Free Web Access Comes At A Price

I remember the first account we had with a video rental store. My mom’s boyfriend had bought us a VHS player and paid the initiation fee -- I think it was $300 -- that would allow us to rent movies (for which we also paid). Having the account was an incredible luxury. Not everyone could afford it.

Soon enough, though, the movie rental people figured out there was more money to be made in, well, renting movies than in membership fees. I was pretty young at the time, but I imagine the math went something like this: We can get 50 people to pay a $300 signup fee and rent 10 movies each for $10, or we can get 500 people to pay no signup fee and rent 10 movies each for $10. At some point -- when you can generate more revenue once people are in than you can from charging them to get in -- providing access moves from being the product to being the customer acquisition channel.

Something similar is happening with Web accessibility.
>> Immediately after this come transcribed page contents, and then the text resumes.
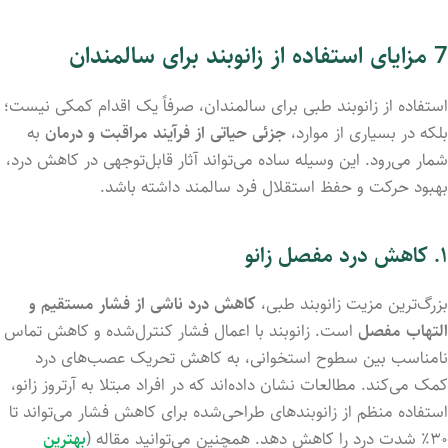
7 مزایای
استفاده
از
زانوبند
برای
سالمندان
استفاده
از
زانوبند
طبی
برای
سالمندان،
صرفاً
یک
اقدام
کمکی
نیست؛
بلکه
در
بسیاری
از
موارد،
جزئی
حیاتی
از
فرآیند
مراقبت
و
درمان
به
شمار
می‌رود.
این
وسیله
ساده
می‌تواند
آثار
قابل‌توجهی
در
کاهش
درد،
بهبود
حرکت
و
حفظ
استقلال
فرد
سالمند
داشته
باشد.
۱.
کاهش
درد
مفصل
زانو
بزرگ‌ترین
مزیت
زانوبند
طبی،
کاهش
درد
ناشی
از
فشار
مستقیم
و
التهاب
مفصل
است.
زانوبند
با
اعمال
فشار
کنترل‌شده
و
کاهش
تماس
نامناسب
بین
سطوح
استخوانی،
به
کاهش
تحریک
عصب‌های
درد
کمک
می‌کند.
مطالعات
نشان
داده‌اند
که
در
افراد
مبتلا
به
آرتروز
زانو،
استفاده
منظم
از
زانوبندهای
طراحی‌شده
برای
کاهش
فشار
می‌تواند
تا
۳۰٪
شدت
درد
را
کاهش
دهد. همچنین می‌توانید مقاله (
بهترین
Back in the day, charging for access was a key business model -- and for lots of communications companies, it still is. At the same time, our expectations of connectivity continue to skyrocket. We want to be online at our local cafes, in restaurants, in the subway. As it turns out, like the movie rentals, companies benefit financially from getting people online. These companies can sit back and wait for you to pay your $300, or they can make more money by getting more people to rent more movies.

Hence the enlightened self-interest of initiatives like Google’s Project Loon, balloon-powered Internet for everyone, which launched (pardon the pun) last year in Christchurch, New Zealand (where I live). Hence last week’s announcement of Facebook’s Internet.org; TechCrunch’s Josh Constine reports that the app is offering “free data access [in Zambia] to a limited set of services including Facebook, Messenger, Wikipedia, and Google Search.”
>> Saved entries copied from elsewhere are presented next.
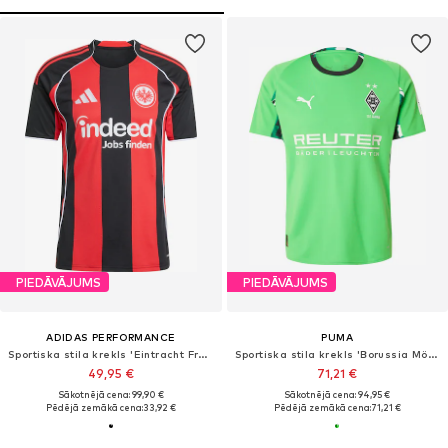
PIEDĀVĀJUMS
PIEDĀVĀJUMS
ADIDAS PERFORMANCE
PUMA
Sportiska stila krekls 'Eintracht Frankfurt 25/26'
Sportiska stila krekls 'Borussia Mönchengladbach 2025/2026'
49,95 €
71,21 €
Sākotnējā cena: 99,90 €
Sākotnējā cena: 94,95 €
Pēdējā zemākā cena:
33,92 €
Pēdējā zemākā cena:
71,21 €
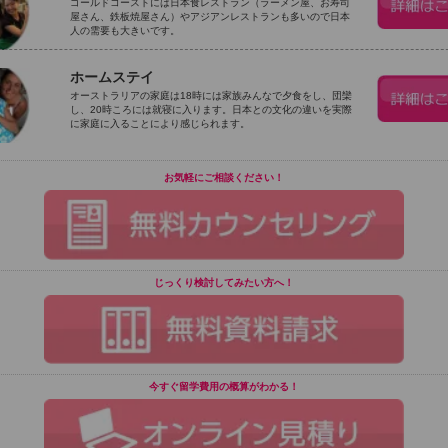
ゴールドコーストには日本食レストラン（ラーメン屋、お寿司
屋さん、鉄板焼屋さん）やアジアンレストランも多いので日本
人の需要も大きいです。
ホームステイ
オーストラリアの家庭は18時には家族みんなで夕食をし、団欒
し、20時ころには就寝に入ります。日本との文化の違いを実際
に家庭に入ることにより感じられます。
お気軽にご相談ください！
じっくり検討してみたい方へ！
今すぐ留学費用の概算がわかる！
Facebook’s partner in the endeavour, Airtel, is reasonably explicit about its motivations for supporting the access. Constine observes that the company, like AOL in the ‘90s, is providing “the free access in hopes that Zambians see the web’s value and buy pre-paid data through the app to explore the rest of the Internet.” This, he indicates, can lead to cynicism: “The initiative to get more people on the Internet is sometimes criticized as a Facebook growth tactic masquerading as altruism…. Internet.org’s app will in fact grow Facebook by making usage free in Zambia.”

Facebook has an answer to the accusation, obviously. “Internet.org product manager Guy Rosen defends the project’s benevolent side by reiterating Mark Zuckerberg’s white papers, telling me that Internet access can have a profound positive impact on the carrier opportunities and education for people in the developing world,” writes Constine.
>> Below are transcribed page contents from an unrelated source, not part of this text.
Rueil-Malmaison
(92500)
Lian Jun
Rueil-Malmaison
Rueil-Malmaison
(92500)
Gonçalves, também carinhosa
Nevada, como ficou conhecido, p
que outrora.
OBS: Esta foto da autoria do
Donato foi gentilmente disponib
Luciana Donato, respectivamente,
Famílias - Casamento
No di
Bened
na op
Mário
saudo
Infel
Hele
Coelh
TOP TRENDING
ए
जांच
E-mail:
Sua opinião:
But the issue isn’t merely one of giving neophyte Web users in the developing world free trials or samples in hopes of converting them to paying customers. While the benefits for users can be profound and transformative, we should also be attentive to a scenario in which these organizations -- which trade in data and have already provoked a range of concerns about their stewardship thereof -- control an even greater swath of our online activity. If Google or Facebook directly provide Internet access to a billion or two new customers, it seems reasonably safe to assume most of that traffic will be monitored or able to be monitored. Do the Zambians know this is what they’re signing up for? Is Edward Snowden a household name in Zambia?

These games are tradeoffs. Give me a free video account, make more money off me renting movies. Give me free access to the Web, make more money off my data, my purchases, or both. We’re not always aware of the collective price we pay. But, without a doubt, the best time to become aware is before we’ve actually paid it.